Content starts

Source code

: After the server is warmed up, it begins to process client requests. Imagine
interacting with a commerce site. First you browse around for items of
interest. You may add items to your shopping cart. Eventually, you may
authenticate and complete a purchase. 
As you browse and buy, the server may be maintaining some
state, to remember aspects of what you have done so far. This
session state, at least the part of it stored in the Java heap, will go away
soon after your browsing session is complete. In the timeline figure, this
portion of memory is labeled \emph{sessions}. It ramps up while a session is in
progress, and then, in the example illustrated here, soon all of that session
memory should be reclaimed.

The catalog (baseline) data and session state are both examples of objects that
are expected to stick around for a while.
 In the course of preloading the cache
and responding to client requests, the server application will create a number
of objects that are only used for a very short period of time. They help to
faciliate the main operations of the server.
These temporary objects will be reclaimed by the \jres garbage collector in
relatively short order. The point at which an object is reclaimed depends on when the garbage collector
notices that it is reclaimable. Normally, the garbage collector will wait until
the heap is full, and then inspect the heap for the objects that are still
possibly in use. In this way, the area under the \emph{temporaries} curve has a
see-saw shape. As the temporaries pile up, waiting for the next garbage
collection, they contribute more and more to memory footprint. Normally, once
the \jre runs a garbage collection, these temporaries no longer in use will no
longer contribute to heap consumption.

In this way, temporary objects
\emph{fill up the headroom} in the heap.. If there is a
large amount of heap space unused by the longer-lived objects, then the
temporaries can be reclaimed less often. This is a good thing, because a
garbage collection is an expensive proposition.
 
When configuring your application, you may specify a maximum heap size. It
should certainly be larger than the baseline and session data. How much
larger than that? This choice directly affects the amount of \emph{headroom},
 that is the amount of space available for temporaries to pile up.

Content ends

Precisely the lines between those holding "In the course of preloading the cache" and "faciliate the main operations of the server.", inclusive, are to be reproduced from the listing above, with nothing added.

• **THE COMPLETED TASK**:
 In the course of preloading the cache
and responding to client requests, the server application will create a number
of objects that are only used for a very short period of time. They help to
faciliate the main operations of the server.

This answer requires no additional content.